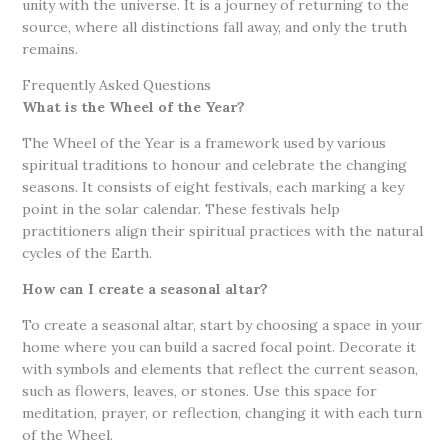
unity with the universe. It is a journey of returning to the
source, where all distinctions fall away, and only the truth
remains.
Frequently Asked Questions
What is the Wheel of the Year?
The Wheel of the Year is a framework used by various
spiritual traditions to honour and celebrate the changing
seasons. It consists of eight festivals, each marking a key
point in the solar calendar. These festivals help
practitioners align their spiritual practices with the natural
cycles of the Earth.
How can I create a seasonal altar?
To create a seasonal altar, start by choosing a space in your
home where you can build a sacred focal point. Decorate it
with symbols and elements that reflect the current season,
such as flowers, leaves, or stones. Use this space for
meditation, prayer, or reflection, changing it with each turn
of the Wheel.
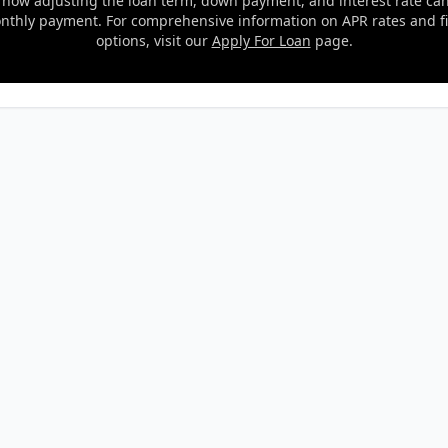
 how adjusting the loan term, down payment, and interest rate ca
nthly payment. For comprehensive information on APR rates and f
options, visit our
Apply For Loan
page.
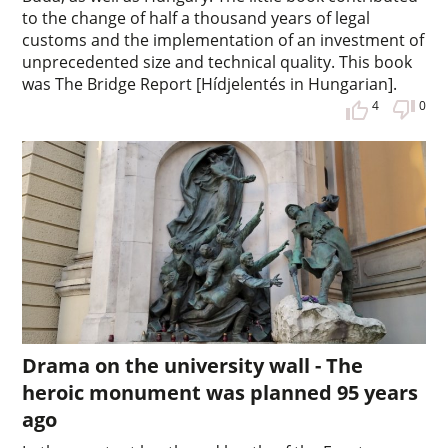
to the change of half a thousand years of legal
customs and the implementation of an investment of
unprecedented size and technical quality. This book
was The Bridge Report [Hídjelentés in Hungarian].
4
0
Drama on the university wall - The
heroic monument was planned 95 years
ago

# REQUIRED WORK:
For each line of the entries that contains the word "altar", make a copy.

# EXPECTED ANSWER:
How can I create a seasonal altar?
To create a seasonal altar, start by choosing a space in your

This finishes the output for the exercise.